LinuxQuestions.org

LinuxQuestions.org (/questions/)
-   Programming (https://www.linuxquestions.org/questions/programming-9/)
-   -   fast file i/o in c (https://www.linuxquestions.org/questions/programming-9/fast-file-i-o-in-c-511976/)

andystanfordjason 12-19-2006 12:11 PM

fast file i/o in c
 
hello, i am currently writing a time critical c program and would like to know if there is a fast way of reading large text files. the text is millions of lines of sets of 3 integers representing a sparse matrix. thanks very much

jim mcnamara 12-19-2006 01:02 PM

call stat to get file size, allocate a buffer and call something like this:
Code:

/* read nbyte from a file  -  read whole file */
ssize_t readall(int fd, void *buf, size_t nbyte){
        ssize_t nread = 0,
          n=0;
        do
        {
                if ((n = read(fd, &((char *)buf)[nread], nbyte - nread)) == -1)
                {
                        if (errno == EINTR)
                                continue;
                        else
                                return (-1);
                }
                if (n == 0)
                        return nread;
                nread += n;
        } while (nread < nbyte);
        return nread;
}
/* malloc an array of pointers, then call this to  assign the array of pointers to start of lines:
  call with
      oldchar='\n'
      newchar=0x0
      assign =1 */

char *alter_char(void *buf,
                const size_t filebytes,
                const int oldchar,
                const int newchar,
                char **records,
                const int assign)
{
        size_t i=0;
        size_t rcnt=1;
        char *p=(char *)buf;

        records[0]=(char *)buf;
        records[rcnt]=NULL;
        for(i=0; i<filebytes; i++,p++)
        {
                if(*p==oldchar)
                {
                        *p=newchar;
                        if(assign)
                        {
                                records[rcnt]=p+1;
                                records[++rcnt]=NULL;
                        }
                }
        }
        return buf;
}

you can optimize or forget the second function if you need to -- it's basically taking the place of fgets().

andystanfordjason 12-19-2006 04:44 PM

thanks, thats really good. if anyone else has any code it too would be much appreciated. cheers

aluser 12-22-2006 09:01 PM

mmap() might give you a small gain.

If you can, you probably want to do some of your mathematical computations in one thread *while* another thread reads data from the file.

Of course, the best way to speed up disk IO is to change your hardware: Use faster disks or raid with striping or both..

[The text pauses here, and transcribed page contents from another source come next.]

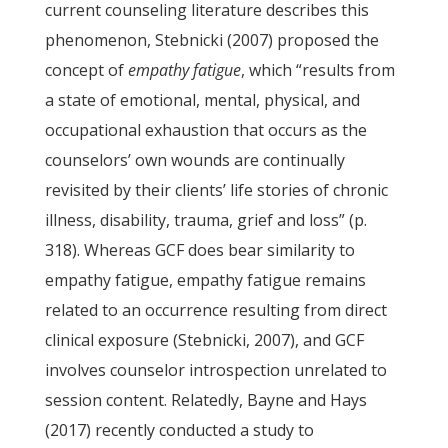
current counseling literature describes this
phenomenon, Stebnicki (2007) proposed the
concept of
empathy fatigue
, which “results from
a state of emotional, mental, physical, and
occupational exhaustion that occurs as the
counselors’ own wounds are continually
revisited by their clients’ life stories of chronic
illness, disability, trauma, grief and loss” (p.
318). Whereas GCF does bear similarity to
empathy fatigue, empathy fatigue remains
related to an occurrence resulting from direct
clinical exposure (Stebnicki, 2007), and GCF
involves counselor introspection unrelated to
session content. Relatedly, Bayne and Hays
(2017) recently conducted a study to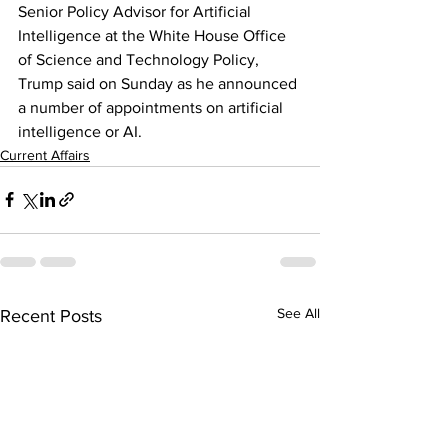
Senior Policy Advisor for Artificial 
Intelligence at the White House Office 
of Science and Technology Policy, 
Trump said on Sunday as he announced 
a number of appointments on artificial 
intelligence or AI.
Current Affairs
See All
Recent Posts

But then, if the files aren't that large (only a couple million lines), they'll fit in RAM so you're mostly trying to minimize in-memory copies, not improve disk I/O. mmap() ought to help there.


And the bottom line is, if you haven't profiled the code, do so before you choose places to optimize! Could be that your math takes 98% of the time and I/O is a moot point.

jim mcnamara 12-23-2006 09:45 AM

aluser is correct. profile first, optimize later. Frequently, one function with a particularly poor algorithm can use 40% of elapsed time of the whole process.


All times are GMT -5. The time now is 02:53 AM.